AMG-1

Identifiers
- IUPAC name (6aR,10aR)-3-(Hept-1-ynyl)-6,6,9-trimethyl-6a,7,10,10a-tetrahydrobenzo[c]chromen-1-ol;
- CAS Number: 205746-46-9;
- PubChem CID: 10830874;
- ChemSpider: 9006174;
- UNII: Q7S86DY7UF;
- ChEMBL: ChEMBL279147;

Chemical and physical data
- Formula: C_{23}H_{30}O_{2}
- Molar mass: 338.491 g·mol^{−1}
- 3D model (JSmol): Interactive image;
- SMILES CC=3CC1c2c(O)cc(C#CCCCCC)cc2OC(C)(C)C1CC=3;
- InChI InChI=1S/C23H30O2/c1-5-6-7-8-9-10-17-14-20(24)22-18-13-16(2)11-12-19(18)23(3,4)25-21(22)15-17/h11,14-15,18-19,24H,5-8,12-13H2,1-4H3/t18-,19-/m1/s1; Key:PYCLMAJRHLLHNO-RTBURBONSA-N;

= AMG-1 =

Chemical compound

AMG-1 (part of the AM cannabinoid series) is an analgesic drug which is a cannabinoid agonist.
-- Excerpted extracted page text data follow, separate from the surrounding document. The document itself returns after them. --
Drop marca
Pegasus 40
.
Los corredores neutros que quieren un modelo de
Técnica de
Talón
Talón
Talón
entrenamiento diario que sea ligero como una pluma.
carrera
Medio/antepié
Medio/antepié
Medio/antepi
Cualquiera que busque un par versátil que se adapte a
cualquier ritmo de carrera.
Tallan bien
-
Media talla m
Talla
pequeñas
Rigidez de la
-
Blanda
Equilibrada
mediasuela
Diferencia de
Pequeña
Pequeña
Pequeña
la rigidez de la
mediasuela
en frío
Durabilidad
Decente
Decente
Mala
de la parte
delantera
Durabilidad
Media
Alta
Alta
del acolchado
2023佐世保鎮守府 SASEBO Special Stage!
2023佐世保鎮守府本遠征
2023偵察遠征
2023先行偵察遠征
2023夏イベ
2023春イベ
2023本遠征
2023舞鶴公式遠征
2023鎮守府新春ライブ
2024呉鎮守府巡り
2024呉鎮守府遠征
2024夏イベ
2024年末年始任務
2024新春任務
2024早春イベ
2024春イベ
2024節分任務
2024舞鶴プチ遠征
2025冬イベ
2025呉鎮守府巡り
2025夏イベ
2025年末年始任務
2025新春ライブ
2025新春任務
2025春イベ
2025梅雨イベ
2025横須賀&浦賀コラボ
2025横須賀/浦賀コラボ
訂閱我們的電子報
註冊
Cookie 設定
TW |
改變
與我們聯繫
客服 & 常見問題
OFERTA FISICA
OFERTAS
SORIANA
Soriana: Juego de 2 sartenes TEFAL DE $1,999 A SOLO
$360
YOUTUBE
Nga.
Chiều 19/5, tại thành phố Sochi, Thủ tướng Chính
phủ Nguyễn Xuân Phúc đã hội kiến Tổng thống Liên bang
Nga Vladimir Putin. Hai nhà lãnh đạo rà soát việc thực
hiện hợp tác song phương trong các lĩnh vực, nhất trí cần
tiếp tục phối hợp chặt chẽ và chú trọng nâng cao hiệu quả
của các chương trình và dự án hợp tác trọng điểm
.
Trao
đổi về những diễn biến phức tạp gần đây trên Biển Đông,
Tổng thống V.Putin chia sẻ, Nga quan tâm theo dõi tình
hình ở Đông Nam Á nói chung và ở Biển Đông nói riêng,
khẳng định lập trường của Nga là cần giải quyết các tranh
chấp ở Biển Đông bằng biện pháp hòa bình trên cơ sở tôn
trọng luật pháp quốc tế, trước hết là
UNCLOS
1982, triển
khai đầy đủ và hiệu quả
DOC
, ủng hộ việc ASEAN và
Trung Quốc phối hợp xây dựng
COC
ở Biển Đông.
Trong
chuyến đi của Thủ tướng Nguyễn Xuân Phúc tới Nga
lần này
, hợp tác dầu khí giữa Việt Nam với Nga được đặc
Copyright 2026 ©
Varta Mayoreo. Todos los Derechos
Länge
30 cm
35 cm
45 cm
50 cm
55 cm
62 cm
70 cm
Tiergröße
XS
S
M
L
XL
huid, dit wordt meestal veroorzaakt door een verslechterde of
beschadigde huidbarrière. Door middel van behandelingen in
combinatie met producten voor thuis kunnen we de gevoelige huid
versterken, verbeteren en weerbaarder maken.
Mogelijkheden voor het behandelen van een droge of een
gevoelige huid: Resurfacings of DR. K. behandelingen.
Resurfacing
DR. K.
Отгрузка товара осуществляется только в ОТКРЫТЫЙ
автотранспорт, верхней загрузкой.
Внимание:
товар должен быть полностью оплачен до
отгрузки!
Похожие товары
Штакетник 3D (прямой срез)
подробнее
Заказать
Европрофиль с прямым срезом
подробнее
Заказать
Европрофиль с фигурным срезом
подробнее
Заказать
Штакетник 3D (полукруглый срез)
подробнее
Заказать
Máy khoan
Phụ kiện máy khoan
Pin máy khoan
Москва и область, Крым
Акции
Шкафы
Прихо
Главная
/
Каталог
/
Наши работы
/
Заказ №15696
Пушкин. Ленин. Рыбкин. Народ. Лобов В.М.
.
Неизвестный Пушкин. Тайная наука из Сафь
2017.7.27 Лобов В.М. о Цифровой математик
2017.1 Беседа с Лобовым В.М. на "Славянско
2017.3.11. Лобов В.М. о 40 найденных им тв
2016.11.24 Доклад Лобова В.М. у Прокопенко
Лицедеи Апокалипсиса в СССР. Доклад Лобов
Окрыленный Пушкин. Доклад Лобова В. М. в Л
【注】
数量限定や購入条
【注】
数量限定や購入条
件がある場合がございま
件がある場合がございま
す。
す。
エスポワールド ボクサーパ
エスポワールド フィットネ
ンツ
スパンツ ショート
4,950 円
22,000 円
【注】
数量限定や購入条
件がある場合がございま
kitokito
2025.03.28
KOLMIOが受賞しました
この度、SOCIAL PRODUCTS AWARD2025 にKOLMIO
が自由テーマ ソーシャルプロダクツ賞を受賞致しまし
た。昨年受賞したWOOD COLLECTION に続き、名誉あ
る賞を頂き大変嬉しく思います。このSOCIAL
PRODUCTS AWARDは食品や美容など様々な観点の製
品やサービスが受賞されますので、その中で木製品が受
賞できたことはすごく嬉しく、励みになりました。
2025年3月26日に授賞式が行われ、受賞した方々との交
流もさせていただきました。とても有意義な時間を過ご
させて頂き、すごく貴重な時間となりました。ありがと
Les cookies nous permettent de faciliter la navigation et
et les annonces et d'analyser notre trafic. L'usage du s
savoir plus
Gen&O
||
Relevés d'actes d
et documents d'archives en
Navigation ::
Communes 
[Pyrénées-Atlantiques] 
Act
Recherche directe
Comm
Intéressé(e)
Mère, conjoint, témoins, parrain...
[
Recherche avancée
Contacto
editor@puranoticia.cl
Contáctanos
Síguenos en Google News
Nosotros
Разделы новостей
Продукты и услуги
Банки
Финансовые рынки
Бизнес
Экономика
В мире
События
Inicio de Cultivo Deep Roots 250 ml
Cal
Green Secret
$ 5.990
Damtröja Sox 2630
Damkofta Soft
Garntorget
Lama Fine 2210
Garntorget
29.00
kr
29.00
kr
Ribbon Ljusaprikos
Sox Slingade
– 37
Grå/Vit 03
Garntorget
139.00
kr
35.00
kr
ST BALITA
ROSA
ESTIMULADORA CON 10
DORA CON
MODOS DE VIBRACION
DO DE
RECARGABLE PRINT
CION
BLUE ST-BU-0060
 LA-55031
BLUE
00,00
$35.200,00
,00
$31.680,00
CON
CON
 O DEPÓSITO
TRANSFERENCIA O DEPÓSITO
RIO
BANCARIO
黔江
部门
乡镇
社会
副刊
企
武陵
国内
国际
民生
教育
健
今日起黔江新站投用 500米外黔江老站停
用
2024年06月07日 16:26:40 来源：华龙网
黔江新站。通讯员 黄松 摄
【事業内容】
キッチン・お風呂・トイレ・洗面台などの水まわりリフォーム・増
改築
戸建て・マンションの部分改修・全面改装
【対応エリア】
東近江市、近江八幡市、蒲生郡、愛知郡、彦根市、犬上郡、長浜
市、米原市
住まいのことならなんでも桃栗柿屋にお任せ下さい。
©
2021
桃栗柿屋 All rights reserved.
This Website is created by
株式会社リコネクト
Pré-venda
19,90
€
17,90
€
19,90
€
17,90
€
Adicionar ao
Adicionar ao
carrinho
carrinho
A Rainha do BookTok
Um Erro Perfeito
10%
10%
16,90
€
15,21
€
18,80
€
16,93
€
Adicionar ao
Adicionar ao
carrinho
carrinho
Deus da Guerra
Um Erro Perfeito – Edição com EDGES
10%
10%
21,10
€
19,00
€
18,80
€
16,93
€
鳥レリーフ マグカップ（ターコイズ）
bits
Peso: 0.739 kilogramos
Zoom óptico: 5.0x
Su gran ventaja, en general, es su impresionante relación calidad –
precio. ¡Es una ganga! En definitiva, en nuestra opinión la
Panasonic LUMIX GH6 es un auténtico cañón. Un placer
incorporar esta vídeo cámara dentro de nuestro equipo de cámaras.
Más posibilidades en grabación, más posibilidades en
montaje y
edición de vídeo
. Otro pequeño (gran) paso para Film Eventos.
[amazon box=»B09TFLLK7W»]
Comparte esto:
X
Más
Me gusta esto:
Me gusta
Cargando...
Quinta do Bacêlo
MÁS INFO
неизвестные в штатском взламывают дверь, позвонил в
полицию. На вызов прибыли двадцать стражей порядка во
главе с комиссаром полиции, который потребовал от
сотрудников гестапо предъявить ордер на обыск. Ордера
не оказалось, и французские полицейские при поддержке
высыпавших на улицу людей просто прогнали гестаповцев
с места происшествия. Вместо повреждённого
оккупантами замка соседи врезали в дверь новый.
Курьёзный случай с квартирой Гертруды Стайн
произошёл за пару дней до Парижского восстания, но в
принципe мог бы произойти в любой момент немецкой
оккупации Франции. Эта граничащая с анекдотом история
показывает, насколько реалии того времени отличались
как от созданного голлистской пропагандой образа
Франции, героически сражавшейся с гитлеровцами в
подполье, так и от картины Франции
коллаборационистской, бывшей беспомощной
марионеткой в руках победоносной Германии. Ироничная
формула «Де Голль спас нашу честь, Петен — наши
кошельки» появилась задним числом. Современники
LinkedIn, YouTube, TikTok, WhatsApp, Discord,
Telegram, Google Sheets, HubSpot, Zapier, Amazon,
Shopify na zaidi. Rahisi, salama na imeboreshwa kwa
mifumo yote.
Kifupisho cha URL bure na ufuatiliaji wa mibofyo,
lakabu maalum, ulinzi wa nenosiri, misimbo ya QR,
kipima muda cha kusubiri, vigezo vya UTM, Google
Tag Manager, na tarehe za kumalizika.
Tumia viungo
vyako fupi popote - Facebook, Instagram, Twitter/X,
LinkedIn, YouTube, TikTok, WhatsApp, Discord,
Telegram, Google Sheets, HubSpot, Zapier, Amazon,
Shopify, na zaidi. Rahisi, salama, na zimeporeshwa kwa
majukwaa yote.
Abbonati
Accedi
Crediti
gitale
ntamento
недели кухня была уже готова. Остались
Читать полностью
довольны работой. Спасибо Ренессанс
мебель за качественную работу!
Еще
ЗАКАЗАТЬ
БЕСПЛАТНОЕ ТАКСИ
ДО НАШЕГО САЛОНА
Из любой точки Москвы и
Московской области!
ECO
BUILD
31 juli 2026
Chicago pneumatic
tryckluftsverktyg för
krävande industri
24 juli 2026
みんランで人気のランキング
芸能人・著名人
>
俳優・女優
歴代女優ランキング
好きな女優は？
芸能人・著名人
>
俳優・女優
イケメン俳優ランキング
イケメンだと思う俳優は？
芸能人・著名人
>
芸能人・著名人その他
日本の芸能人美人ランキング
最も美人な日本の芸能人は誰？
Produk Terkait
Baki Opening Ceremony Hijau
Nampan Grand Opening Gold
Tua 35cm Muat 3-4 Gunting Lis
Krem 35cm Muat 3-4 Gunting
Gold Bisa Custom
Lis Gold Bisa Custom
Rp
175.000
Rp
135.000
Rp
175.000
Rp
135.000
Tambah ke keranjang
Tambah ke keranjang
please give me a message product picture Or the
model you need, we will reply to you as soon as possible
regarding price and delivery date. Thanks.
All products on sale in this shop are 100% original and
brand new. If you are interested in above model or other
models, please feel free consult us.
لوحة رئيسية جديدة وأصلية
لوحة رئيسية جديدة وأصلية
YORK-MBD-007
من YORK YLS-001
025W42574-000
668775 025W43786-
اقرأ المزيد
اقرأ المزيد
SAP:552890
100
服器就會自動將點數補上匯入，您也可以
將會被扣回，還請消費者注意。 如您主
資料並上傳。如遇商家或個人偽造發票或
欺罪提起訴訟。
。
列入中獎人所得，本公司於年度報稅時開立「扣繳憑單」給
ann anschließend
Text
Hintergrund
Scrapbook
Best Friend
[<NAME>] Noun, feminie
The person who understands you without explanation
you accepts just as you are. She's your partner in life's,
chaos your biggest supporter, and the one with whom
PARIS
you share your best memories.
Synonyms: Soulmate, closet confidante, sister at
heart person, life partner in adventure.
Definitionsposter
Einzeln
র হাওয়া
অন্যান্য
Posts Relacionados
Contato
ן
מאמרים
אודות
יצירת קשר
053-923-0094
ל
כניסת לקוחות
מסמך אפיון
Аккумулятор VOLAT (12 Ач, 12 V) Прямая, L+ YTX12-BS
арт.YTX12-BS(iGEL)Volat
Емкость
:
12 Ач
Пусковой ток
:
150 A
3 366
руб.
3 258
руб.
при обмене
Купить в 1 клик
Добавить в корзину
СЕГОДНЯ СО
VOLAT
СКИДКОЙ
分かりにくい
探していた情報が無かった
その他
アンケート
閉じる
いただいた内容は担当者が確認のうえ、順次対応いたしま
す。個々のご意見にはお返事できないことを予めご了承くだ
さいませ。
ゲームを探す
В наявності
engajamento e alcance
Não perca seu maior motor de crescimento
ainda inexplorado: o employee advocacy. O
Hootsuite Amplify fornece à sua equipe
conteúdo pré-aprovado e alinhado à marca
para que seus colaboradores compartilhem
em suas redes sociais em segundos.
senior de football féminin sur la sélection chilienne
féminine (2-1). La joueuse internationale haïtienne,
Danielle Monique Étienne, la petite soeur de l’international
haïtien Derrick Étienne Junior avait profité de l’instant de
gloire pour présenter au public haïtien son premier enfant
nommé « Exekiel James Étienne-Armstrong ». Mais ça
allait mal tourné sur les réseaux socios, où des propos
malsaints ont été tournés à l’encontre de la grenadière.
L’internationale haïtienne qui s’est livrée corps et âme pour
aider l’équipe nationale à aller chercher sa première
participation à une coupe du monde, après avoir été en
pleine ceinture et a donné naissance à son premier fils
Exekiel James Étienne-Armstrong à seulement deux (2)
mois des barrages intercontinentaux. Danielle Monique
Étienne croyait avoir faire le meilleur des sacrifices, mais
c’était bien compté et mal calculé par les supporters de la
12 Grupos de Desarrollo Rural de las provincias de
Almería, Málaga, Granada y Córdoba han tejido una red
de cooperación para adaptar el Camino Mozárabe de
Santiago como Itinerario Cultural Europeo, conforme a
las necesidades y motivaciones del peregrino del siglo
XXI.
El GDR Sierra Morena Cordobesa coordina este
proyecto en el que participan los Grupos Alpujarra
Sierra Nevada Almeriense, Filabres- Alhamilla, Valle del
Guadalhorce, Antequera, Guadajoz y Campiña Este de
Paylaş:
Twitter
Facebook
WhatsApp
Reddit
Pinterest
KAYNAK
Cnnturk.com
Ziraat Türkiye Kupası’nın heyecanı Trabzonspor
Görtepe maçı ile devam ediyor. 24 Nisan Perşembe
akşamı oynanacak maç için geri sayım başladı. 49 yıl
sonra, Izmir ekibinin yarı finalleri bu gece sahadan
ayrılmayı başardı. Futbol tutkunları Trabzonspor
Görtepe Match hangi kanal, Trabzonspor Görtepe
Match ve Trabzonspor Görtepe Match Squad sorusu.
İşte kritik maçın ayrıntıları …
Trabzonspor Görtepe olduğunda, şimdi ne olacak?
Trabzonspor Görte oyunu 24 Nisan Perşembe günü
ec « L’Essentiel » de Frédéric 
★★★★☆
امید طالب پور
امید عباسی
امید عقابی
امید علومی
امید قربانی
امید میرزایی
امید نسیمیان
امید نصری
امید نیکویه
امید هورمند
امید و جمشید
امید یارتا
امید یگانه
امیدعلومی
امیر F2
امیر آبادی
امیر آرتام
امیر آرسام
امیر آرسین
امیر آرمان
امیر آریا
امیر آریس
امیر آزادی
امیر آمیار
It is a derivative of Δ^{8}-THC with a rigidified and extended 3-position side chain. AMG-1 is a potent agonist at both CB_{1} and CB_{2} with moderate selectivity for CB_{1}, with a K_{i} of 0.6 nM at CB_{1} vs 3.1 nM at CB_{2}.